- Born: January 14, 1877 St. John's, Newfoundland, British Empire
- Died: April 10, 1928 (aged 51) St. John's, Newfoundland, British Empire
- Spouse: Annie Sutton
- Parent(s): Nicholas Vinnicombe Sr. Hannah McCarthy

= Nicholas Vinnicombe =

Canadian politician

Nicholas Joseph Vinnicombe (January 14, 1877 – April 10, 1928) was a merchant and politician in Newfoundland. He represented St. John's East in the Newfoundland House of Assembly from 1919 to 1925.

==Early life, family and education==
"Nix" was born on January 14, 1877, in St. John's, Newfoundland. His parents were Nicholas Vinnicombe and Hannah McCarthy.

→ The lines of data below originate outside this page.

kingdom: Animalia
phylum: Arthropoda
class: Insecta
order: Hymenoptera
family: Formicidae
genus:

He was educated at Saint Bonaventure's College. In 1905, Vinnicombe married Annie Sutton.

==Sports career==
He was also a well-known athlete, playing cricket, hockey and soccer and competing in rowing at various regattas. A hockey goalie, Vinnicombe was the first name engraved on the Boyle Trophy when it was first awarded in 1904. He competed on championship hockey teams in 1902, 1904, 1905, 1907 and 1909 and played on several championship soccer teams. Vinnicombe was inducted into the Sport Newfoundland and Labrador Hall of Fame in 1980. He was named to the Newfoundland and Labrador Soccer Hall of Fame in 1985.

==Political career==
In 1892, he went to work for the merchant James Stott. He set up his own licensed establishment in 1904. Vinnicombe served on St. John's municipal council from 1916 to 1925. He was a member of the municipal commission and deputy mayor from 1920 to 1921. He was first elected to the Newfoundland assembly in 1919 and won reelection in 1923 and 1924. In 1925, he was named to the Board of Liquor Control.

He died suddenly in St. John's at the age of 51.

==Honours and awards==
- Inducted into the Sport Newfoundland and Labrador Hall of Fame in 1980 in the athlete category.
- Vinnicombe Street and Vinnicombe Place in St. John's were named in his honour.